L’exposition MATIÈRE ÉCRAN relate de formes artistiques transverses, entre digital et tangible. L’écran y est montré comme un compteur d’histoire, une empreinte numérique. Il reflète notre identité en effet miroir, en renvoyant à notre moi digital, notre avatar. À une époque dans laquelle le rapport à l’écran est omniprésent, les artistes de l’exposition redéfinissent son rôle et en offrent un autre point de vue.
Ils expriment une vision qui reflète la place des technologies dans nos sociétés contemporaines, en questionnant la manière dont elles façonnent notre perception du monde. En interrogant la notion de réalité, en créant des fictions. Des images inspirées ou tirées du quotidien mais ayant leur propre existence numérique.
Elles y sont scannées, décomposées, surexposées, pixelisées…
Les oeuvres présentées à l’exposition sont inspirées d’un esthétique directement liés aux technologies, et à l’application de traitements d’images. L’image est décomposée numériquement, en en exacerbant, la place du pixel dans sa substance.
Manon Pretto diffracte le réel pour lui en donner un autre impact. L'oeuvre Au delà du mur sur le thème de la frontière, est composée de deux images disposées en miroir, dont l’une est le négatif de l’autre. En utilisant des effets transformant l’image et exacerbant ses couleurs, elle transpose le réel pour en offrir une mise à distance critique de nos territoires.
La matière digitale est transposée en oeuvre tangible, dans laquelle l’écran est considéré comme un médium. Les oeuvres transforment le réel en perturbant visuellement l’espace physique ; en mettant en scène le contraste entre l’inertie de la composition plastique avec la matière mouvante à l’écran, ou inversement, en mimant les priorités lumineuse de l’écran avec des principes rétro éclairants.
Dans sa série Fragments d’écrans Dorian Rigal explore les propriétés intrinsèques de l’écran. Ce dispositif décompose la lumière de l’écran en séparant les différentes couches qui composent l’image numérique. Il joue avec la direction de la source lumineuse, pour en révéler le principe polarisant. Une lumière passe à travers un bas relief en résine transparente, se courbe et se diffracte pour produire une matière iridescente.
- - -
▶ VOS CONSIGNES:
[a] Dans le texte sur l'exposition MATIÈRE ÉCRAN, reprenez sous forme de liste le paragraphe qui commence par « Manon Pretto diffracte le réel » en gardant ses faits principaux.
[b] Répondez à ces questions sur le texte consacré à l'exposition MATIÈRE ÉCRAN :
(i) D'après le début du texte, que reflète l'écran par un effet miroir ?
(ii) Quel est le thème de l'œuvre Au delà du mur ?
(iii) Comment s'appelle la série de Dorian Rigal ?
[c] Écrivez la suite du texte sur l'exposition MATIÈRE ÉCRAN en partant de sa dernière phrase.

▶ DONNÉES AFFICHÉES:
- - -
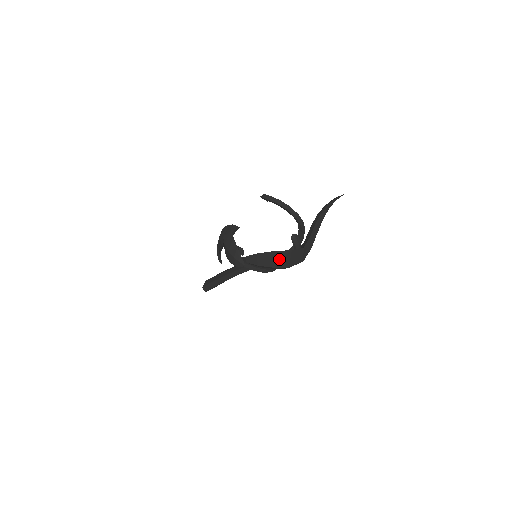
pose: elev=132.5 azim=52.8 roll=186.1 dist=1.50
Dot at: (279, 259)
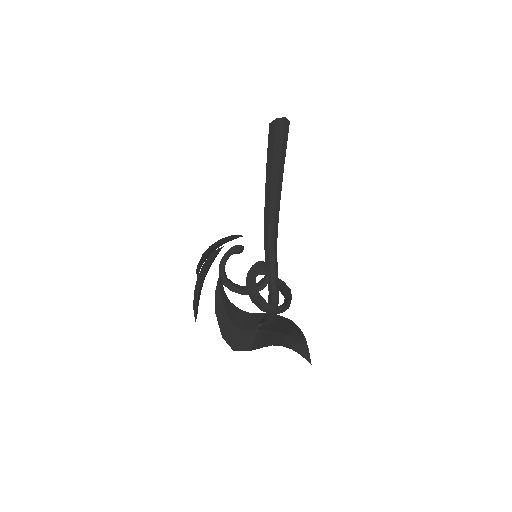
Dot at: (229, 335)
- - -
▶ RÉPONSES DANS L'ORDRE:
[a]
- Manon Pretto diffracte le réel pour lui donner un autre impact.
- Son œuvre Au delà du mur porte sur le thème de la frontière.
- Elle se compose de deux images en miroir, dont l'une est le négatif de l'autre.
- Des effets transforment l'image et renforcent ses couleurs.
- L'artiste transpose ainsi le réel pour offrir une mise à distance critique de nos territoires.

[b]
(i) Notre identité, en renvoyant à notre moi digital, notre avatar.
(ii) La frontière.
(iii) Fragments d'écrans.

[c]
L'artiste permute dans le tangible des médias digitaux avec Le Tableau et L’écran, série d'oeuvres avec écrans intégrés, dont chaque tableau est conçu comme un objet digitalisé présentant un contenu vidéo unique. Ses composants électroniques sont délibérément visibles. Ils sont agencés en compositions avec des moulages en résine de circuits imprimés ; témoignant de pratique de l’artiste, à la fois plastique, électronique et digitale Dorian Rigal utilise l’outil numérique pour offrir une autre vision du réel grâce avec des représentations virtuelles, guidé par les découvertes imprévisibles des infinies possibilités permises par les images de synthèse.
L’oeuvre Le Tableau et L’écran, #01 Les fleurs molles, vidéo réalisée à partir du scan d’un jardin, il utilise des procédés de captures comme la photogrammétrie, permettant la numérisation d’objets de notre quotidien pour leur donner une réalité digitale. Un autre aspect de l’exposition est le retour à l’essence du principe de diffusion de l’écran, par la révélation de l’image par la lumière.
La série Positif lumineux de Dorian Rigal, réalisée à partir du négatif d’une image sous forme rétro-éclairé, est conçue pour être allumée brièvement, comme un flash visuel. Son format proche d’un téléphone mobile nous renvoie directement à notre rapport à l’écran. Ici l’image est pérenne bien qu’ayant un caractère furtif.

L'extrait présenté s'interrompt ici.